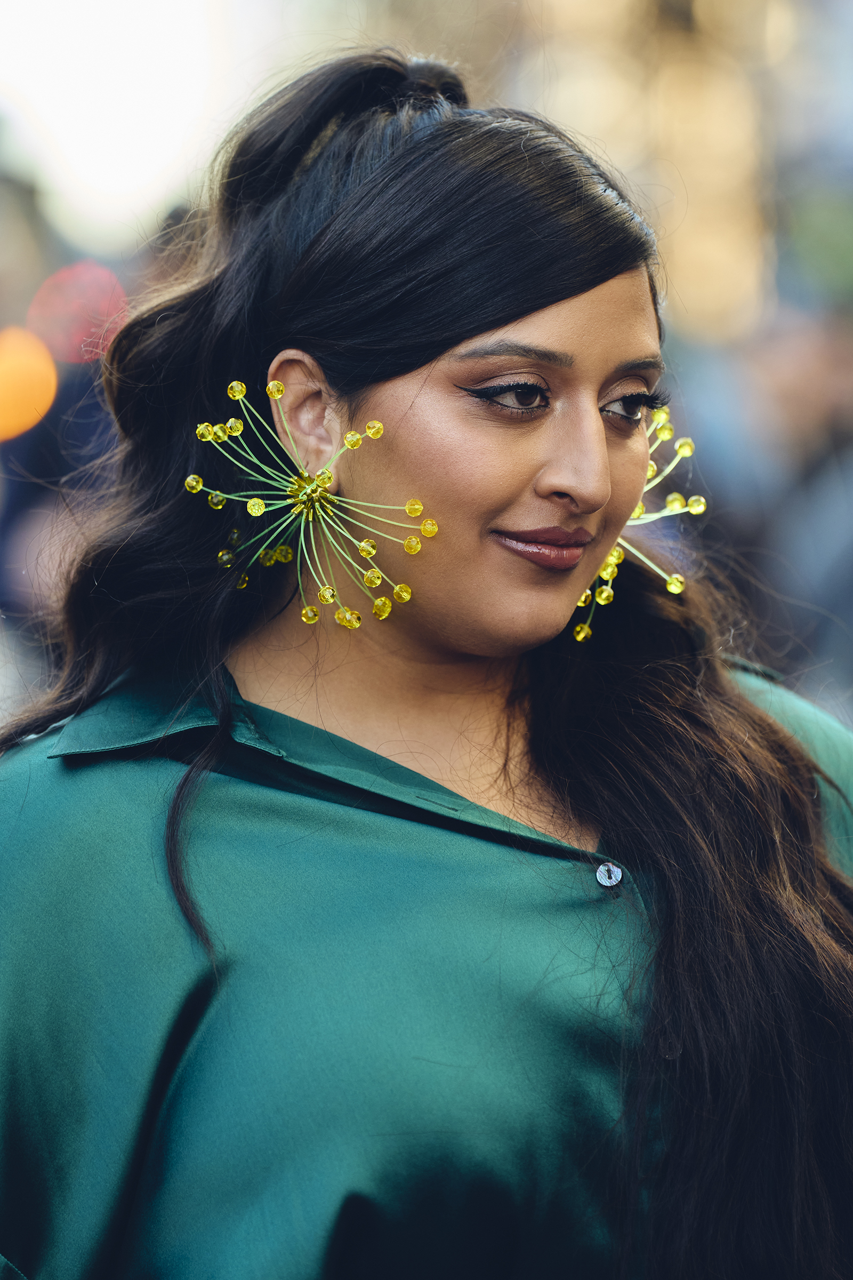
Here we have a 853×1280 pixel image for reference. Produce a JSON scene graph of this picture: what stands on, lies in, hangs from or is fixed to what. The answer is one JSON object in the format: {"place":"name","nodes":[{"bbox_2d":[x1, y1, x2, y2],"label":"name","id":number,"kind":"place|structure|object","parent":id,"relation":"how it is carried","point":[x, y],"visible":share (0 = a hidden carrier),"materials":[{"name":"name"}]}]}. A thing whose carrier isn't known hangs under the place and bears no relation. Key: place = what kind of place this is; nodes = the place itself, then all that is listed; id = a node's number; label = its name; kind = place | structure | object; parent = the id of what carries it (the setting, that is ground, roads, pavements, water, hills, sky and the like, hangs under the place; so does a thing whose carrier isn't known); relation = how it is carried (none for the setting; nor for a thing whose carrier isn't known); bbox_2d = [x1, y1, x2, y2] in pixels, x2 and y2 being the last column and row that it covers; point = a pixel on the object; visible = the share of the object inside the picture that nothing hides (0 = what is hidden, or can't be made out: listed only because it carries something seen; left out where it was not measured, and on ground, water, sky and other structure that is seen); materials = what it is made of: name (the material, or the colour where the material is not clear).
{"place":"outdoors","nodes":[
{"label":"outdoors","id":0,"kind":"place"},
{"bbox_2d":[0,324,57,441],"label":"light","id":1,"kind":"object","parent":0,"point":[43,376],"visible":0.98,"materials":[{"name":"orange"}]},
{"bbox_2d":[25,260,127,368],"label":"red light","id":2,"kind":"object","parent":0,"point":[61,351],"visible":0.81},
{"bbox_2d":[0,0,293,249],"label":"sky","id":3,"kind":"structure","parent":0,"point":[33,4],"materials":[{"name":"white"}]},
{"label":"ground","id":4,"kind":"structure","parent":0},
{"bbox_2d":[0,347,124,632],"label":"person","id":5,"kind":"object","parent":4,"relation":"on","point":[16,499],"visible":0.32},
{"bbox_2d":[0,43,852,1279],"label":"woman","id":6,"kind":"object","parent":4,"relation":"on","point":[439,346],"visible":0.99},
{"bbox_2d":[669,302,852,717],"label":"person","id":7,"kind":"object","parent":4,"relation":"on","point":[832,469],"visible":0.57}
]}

#####

→ **What is expected**:
The copy must include every record exactly and none of the pictures.

→ **Result for this task**:
Here we have a 853×1280 pixel image for reference. Produce a JSON scene graph of this picture: what stands on, lies in, hangs from or is fixed to what. The answer is one JSON object in the format: {"place":"name","nodes":[{"bbox_2d":[x1, y1, x2, y2],"label":"name","id":number,"kind":"place|structure|object","parent":id,"relation":"how it is carried","point":[x, y],"visible":share (0 = a hidden carrier),"materials":[{"name":"name"}]}]}. A thing whose carrier isn't known hangs under the place and bears no relation. Key: place = what kind of place this is; nodes = the place itself, then all that is listed; id = a node's number; label = its name; kind = place | structure | object; parent = the id of what carries it (the setting, that is ground, roads, pavements, water, hills, sky and the like, hangs under the place; so does a thing whose carrier isn't known); relation = how it is carried (none for the setting; nor for a thing whose carrier isn't known); bbox_2d = [x1, y1, x2, y2] in pixels, x2 and y2 being the last column and row that it covers; point = a pixel on the object; visible = the share of the object inside the picture that nothing hides (0 = what is hidden, or can't be made out: listed only because it carries something seen; left out where it was not measured, and on ground, water, sky and other structure that is seen); materials = what it is made of: name (the material, or the colour where the material is not clear).
{"place":"outdoors","nodes":[
{"label":"outdoors","id":0,"kind":"place"},
{"bbox_2d":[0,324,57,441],"label":"light","id":1,"kind":"object","parent":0,"point":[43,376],"visible":0.98,"materials":[{"name":"orange"}]},
{"bbox_2d":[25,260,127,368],"label":"red light","id":2,"kind":"object","parent":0,"point":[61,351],"visible":0.81},
{"bbox_2d":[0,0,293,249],"label":"sky","id":3,"kind":"structure","parent":0,"point":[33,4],"materials":[{"name":"white"}]},
{"label":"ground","id":4,"kind":"structure","parent":0},
{"bbox_2d":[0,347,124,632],"label":"person","id":5,"kind":"object","parent":4,"relation":"on","point":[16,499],"visible":0.32},
{"bbox_2d":[0,43,852,1279],"label":"woman","id":6,"kind":"object","parent":4,"relation":"on","point":[439,346],"visible":0.99},
{"bbox_2d":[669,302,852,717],"label":"person","id":7,"kind":"object","parent":4,"relation":"on","point":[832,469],"visible":0.57}
]}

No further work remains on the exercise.